On Friday the Department of Housing released the latest Homeless Report, which showed that 8,212 people accessed emergency accommodation during August. There were 6,023 homeless adults and 2,189 homeless children. This is up on the July figure of 8,132.
70% of homeless adults accessed emergency accommodation in Dublin, with another 8% in Cork and Kerry and 5% in Galway, Mayo, and Roscommon.
The figures were collected for the week of 23 to 29 August. A week later the Government announced its much-awaited Housing For All strategy. The new housing policy commits to “working towards” eradicating homelessness by 2030, increasing Housing First targets to 1,200 tenancies over the next five years, and establishing a new National Homeless Action Committee.
Might it work? Might this be the last time that so many people have to experience homelessness? We took a look at what some of the groups working with homeless people had to say.
Threshold welcomed Housing For All but had a lot of questions about the homelessness prevention measures. Chief executive John Mark McCafferty said that while the plan was a huge step in the right direction, he did have a concern regarding the lack of detail on homelessness prevention and tenancy protection:
“It is vital that the HAP (Housing Assistance Payment) rates are increased, and it is positive to see the intention to at least review these by the end of the year. Threshold has reported on the level of top-ups being paid by families and individuals across the country due to shortfall in the limits.
“We would like to see more detail and investment in homeless prevention as the Government commits to providing targeted prevention. The majority of people who enter homelessness do so on foot of an eviction from their rented tenancy. Threshold prevents thousands of families, couples and singles from losing their home in the private rented sector and from entering homelessness. Increased targeted prevention in this area is vital to ending homelessness.”
Threshold chairperson Aideen Hayden said that as it currently stands the Residential Tenancies Act enables “no fault” evictions, where there has been no wrongdoing on the tenants’ part, leaving the tenant no choice but to move.
Focus Ireland also welcomed the publication of the new housing strategy, particularly the commitment to end homelessness by 2030. But the charity also explained that the commitment must “spearhead a move” to provide more affordable housing, adequate supports and effective prevention measures to help keep people in their homes.”
Focus Ireland CEO Pat Dennigan said: “While the recent decline in family homelessness is welcome and Focus Ireland has worked with the State to help achieve as we helped a record number of families to exit homelessness in the last year. However, there is so much more to be done as the reality is that there are almost three times as many families homeless now (905) as there were in May 2014 when the then Minister for Housing declared it an ‘emergency crisis’ (349).

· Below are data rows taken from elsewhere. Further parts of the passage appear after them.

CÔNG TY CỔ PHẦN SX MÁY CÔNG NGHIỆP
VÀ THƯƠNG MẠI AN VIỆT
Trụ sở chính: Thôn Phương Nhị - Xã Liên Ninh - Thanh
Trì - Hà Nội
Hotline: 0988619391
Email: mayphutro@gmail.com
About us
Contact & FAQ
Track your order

“While the private rental sector is mentioned in various parts of the report, there is no clear focus on the enormous challenges there. The strategy does not seem to provide a solution to the large number of households becoming homeless because their landlords are evicting them to sell the premises. Unless this is resolved, there is a real risk that homelessness will rise rather than come to an end.”
St Vincent de Paul
SVP is another charity that welcomed the new housing policy and then expressed concern about the lack of emphasis on measures to address family and child homelessness and the need to prevent it occurring in the first place.
In its comprehensive review of Housing For All, SVP points out that the policy is missing a commitment to end homelessness by 2030 (rather than work towards it) with clear and ambitious targets to achieve that objective. The charity also points to the lack of “a comprehensive plan detailing homeless prevention measures such as a ban on no fault evictions from the private rented sector until those currently homeless are accommodated in homes owned by Local Authorities and AHBs.”
Landlords rocking in the Dáil
On Tuesday the Tanaiste, Leo Varadkar, announced that “one person’s rent is another person’s income.”